## [Supplied information]

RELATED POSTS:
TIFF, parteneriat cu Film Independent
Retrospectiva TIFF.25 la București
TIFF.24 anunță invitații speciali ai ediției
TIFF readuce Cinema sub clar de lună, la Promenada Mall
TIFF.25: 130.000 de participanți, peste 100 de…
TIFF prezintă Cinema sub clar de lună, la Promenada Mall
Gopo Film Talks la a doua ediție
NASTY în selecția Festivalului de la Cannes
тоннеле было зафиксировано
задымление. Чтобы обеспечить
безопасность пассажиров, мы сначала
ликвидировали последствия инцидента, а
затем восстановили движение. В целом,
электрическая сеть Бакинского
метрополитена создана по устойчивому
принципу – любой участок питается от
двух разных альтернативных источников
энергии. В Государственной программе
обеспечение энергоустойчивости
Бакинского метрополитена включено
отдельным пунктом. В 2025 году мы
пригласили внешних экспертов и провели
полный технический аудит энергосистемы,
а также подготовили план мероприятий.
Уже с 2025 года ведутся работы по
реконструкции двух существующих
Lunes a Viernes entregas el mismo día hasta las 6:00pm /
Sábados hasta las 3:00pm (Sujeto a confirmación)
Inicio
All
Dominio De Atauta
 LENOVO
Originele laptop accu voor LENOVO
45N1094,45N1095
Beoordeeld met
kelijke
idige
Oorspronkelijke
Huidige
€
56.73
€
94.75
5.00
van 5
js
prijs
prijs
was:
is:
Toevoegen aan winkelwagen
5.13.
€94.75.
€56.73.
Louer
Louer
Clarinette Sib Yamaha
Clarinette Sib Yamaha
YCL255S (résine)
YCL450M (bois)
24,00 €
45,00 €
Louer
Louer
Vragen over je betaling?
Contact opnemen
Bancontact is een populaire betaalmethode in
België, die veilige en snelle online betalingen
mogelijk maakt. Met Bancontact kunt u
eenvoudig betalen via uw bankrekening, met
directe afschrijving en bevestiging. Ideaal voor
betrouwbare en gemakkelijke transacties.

## [What needs to be done]
List each line of the material above that contains the word "метрополитена".

## [Response for this exercise]
метрополитена создана по устойчивому
Бакинского метрополитена включено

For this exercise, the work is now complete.